If the pressure and the volume of certain quantity of ideal gas are halved, then its temperature

To solve the problem of how the temperature of an ideal gas changes when both its pressure and volume are halved, we can use the ideal gas law, which is given by the equation: \[ PV = nRT \] Where: - \( P \) = pressure of the gas - \( V \) = volume of the gas - \( n \) = number of moles of the gas - \( R \) = universal gas constant - \( T \) = temperature of the gas (in Kelvin) ### Step-by-Step Solution: 1. **Initial Conditions**: Let the initial pressure, volume, and temperature of the gas be \( P_1 \), \( V_1 \), and \( T_1 \) respectively.
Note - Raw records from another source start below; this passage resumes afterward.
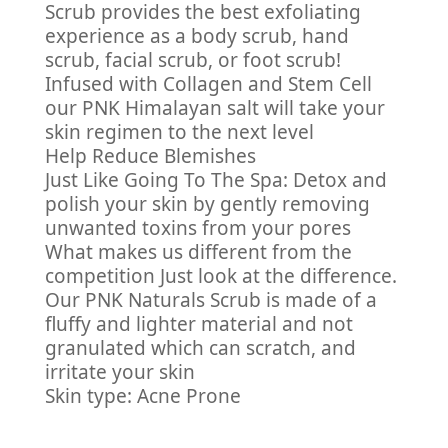
Scrub provides the best exfoliating
experience as a body scrub, hand
scrub, facial scrub, or foot scrub!
Infused with Collagen and Stem Cell
our PNK Himalayan salt will take your
skin regimen to the next level
Help Reduce Blemishes
Just Like Going To The Spa: Detox and
polish your skin by gently removing
unwanted toxins from your pores
What makes us different from the
competition Just look at the difference.
Our PNK Naturals Scrub is made of a
fluffy and lighter material and not
granulated which can scratch, and
irritate your skin
Skin type: Acne Prone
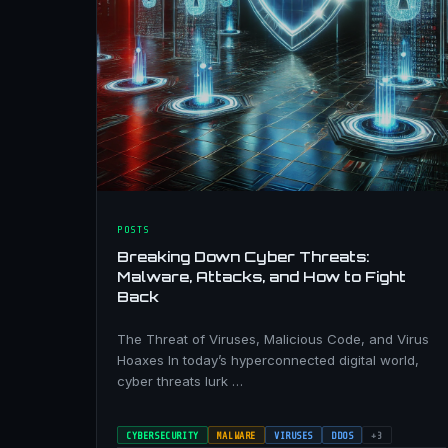
POSTS
Breaking Down Cyber Threats:
Malware, Attacks, and How to Fight
Back
The Threat of Viruses, Malicious Code, and Virus
Hoaxes In today’s hyperconnected digital world,
cyber threats lurk …
CYBERSECURITY
MALWARE
VIRUSES
DDOS
+3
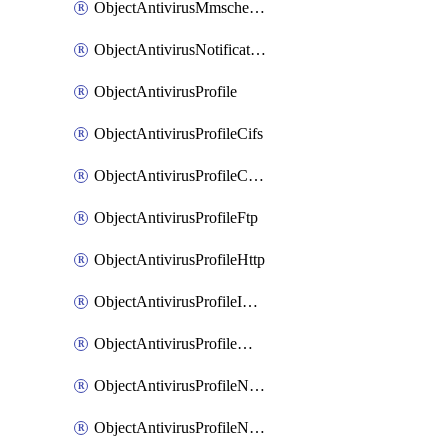
ObjectAntivirusMmschecksum
ObjectAntivirusNotification
ObjectAntivirusProfile
ObjectAntivirusProfileCifs
ObjectAntivirusProfileContentdisarm
ObjectAntivirusProfileFtp
ObjectAntivirusProfileHttp
ObjectAntivirusProfileImap
ObjectAntivirusProfileMapi
ObjectAntivirusProfileNacquar
ObjectAntivirusProfileNntp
According to the ideal gas law, we have: \[ P_1 V_1 = n R T_1 \] 2. **New Conditions**: If the pressure and volume are both halved, the new pressure \( P_2 \) and volume \( V_2 \) can be expressed as: \[ P_2 = \frac{P_1}{2}, \quad V_2 = \frac{V_1}{2} \] 3. **Applying the Ideal Gas Law Again**: For the new conditions, we can write: \[ P_2 V_2 = n R T_2 \] Substituting the new values of pressure and volume: \[ \left(\frac{P_1}{2}\right) \left(\frac{V_1}{2}\right) = n R T_2 \] Simplifying this, we get: \[ \frac{P_1 V_1}{4} = n R T_2 \] 4. **Relating the Two Equations**: From the initial conditions, we know that \( P_1 V_1 = n R T_1 \). We can substitute this into our equation for the new conditions: \[ \frac{n R T_1}{4} = n R T_2 \] 5. **Canceling Common Terms**: Since \( n R \) is common on both sides, we can cancel it out (assuming \( n \) and \( R \) are not zero): \[ \frac{T_1}{4} = T_2 \] 6. **Final Result**: Thus, the new temperature \( T_2 \) is: \[ T_2 = \frac{T_1}{4} \] ### Conclusion: If the pressure and volume of a certain quantity of ideal gas are halved, then its temperature becomes one-fourth of the initial temperature. ### Answer: The temperature is \( \frac{T_1}{4} \).